## PROBLEM TO SOLVE
Lay out the rows from the first row through the row with "line at (92, 122): present -> none", both included, as a Markdown table with the columns No and Line. Give each row its number in No and its text in Line, and leave out blank lines.

## THE INPUT
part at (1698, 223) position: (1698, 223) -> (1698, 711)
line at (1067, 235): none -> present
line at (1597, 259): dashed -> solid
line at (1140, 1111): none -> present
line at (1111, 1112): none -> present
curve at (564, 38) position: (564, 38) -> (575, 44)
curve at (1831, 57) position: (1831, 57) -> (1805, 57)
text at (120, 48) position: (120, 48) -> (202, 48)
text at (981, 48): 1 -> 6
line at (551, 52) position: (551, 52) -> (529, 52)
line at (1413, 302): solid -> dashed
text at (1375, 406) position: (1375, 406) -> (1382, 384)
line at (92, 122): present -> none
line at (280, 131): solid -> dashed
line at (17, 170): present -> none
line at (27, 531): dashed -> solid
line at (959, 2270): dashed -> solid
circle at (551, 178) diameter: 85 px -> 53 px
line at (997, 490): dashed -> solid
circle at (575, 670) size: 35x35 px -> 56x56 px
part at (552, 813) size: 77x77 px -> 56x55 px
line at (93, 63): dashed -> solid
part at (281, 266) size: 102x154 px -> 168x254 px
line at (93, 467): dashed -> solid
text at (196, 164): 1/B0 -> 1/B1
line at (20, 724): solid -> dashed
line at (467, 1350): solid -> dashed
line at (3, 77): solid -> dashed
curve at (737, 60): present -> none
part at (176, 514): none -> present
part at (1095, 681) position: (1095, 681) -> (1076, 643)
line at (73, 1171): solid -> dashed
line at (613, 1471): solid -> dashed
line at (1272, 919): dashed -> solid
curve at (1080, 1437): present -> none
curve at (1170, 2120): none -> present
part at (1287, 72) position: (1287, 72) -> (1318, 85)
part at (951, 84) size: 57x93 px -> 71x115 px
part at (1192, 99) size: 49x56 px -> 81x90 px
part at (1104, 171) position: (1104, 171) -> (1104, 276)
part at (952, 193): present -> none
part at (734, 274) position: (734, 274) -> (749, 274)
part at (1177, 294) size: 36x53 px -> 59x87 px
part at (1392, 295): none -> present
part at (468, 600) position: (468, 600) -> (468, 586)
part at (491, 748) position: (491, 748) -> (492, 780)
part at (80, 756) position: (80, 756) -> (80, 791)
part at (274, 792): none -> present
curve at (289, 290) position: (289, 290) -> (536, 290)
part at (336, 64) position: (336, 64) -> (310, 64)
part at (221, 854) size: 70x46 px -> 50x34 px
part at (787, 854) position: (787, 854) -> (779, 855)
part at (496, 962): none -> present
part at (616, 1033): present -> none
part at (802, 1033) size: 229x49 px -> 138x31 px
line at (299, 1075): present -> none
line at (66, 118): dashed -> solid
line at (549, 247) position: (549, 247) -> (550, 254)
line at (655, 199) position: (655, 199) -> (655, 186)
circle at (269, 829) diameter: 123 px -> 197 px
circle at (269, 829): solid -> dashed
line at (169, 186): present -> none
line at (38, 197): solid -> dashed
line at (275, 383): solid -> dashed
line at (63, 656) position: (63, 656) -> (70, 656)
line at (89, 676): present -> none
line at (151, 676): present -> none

## RESULT
| No | Line |
|---|---|
| 1 | part at (1698, 223) position: (1698, 223) -> (1698, 711) |
| 2 | line at (1067, 235): none -> present |
| 3 | line at (1597, 259): dashed -> solid |
| 4 | line at (1140, 1111): none -> present |
| 5 | line at (1111, 1112): none -> present |
| 6 | curve at (564, 38) position: (564, 38) -> (575, 44) |
| 7 | curve at (1831, 57) position: (1831, 57) -> (1805, 57) |
| 8 | text at (120, 48) position: (120, 48) -> (202, 48) |
| 9 | text at (981, 48): 1 -> 6 |
| 10 | line at (551, 52) position: (551, 52) -> (529, 52) |
| 11 | line at (1413, 302): solid -> dashed |
| 12 | text at (1375, 406) position: (1375, 406) -> (1382, 384) |
| 13 | line at (92, 122): present -> none |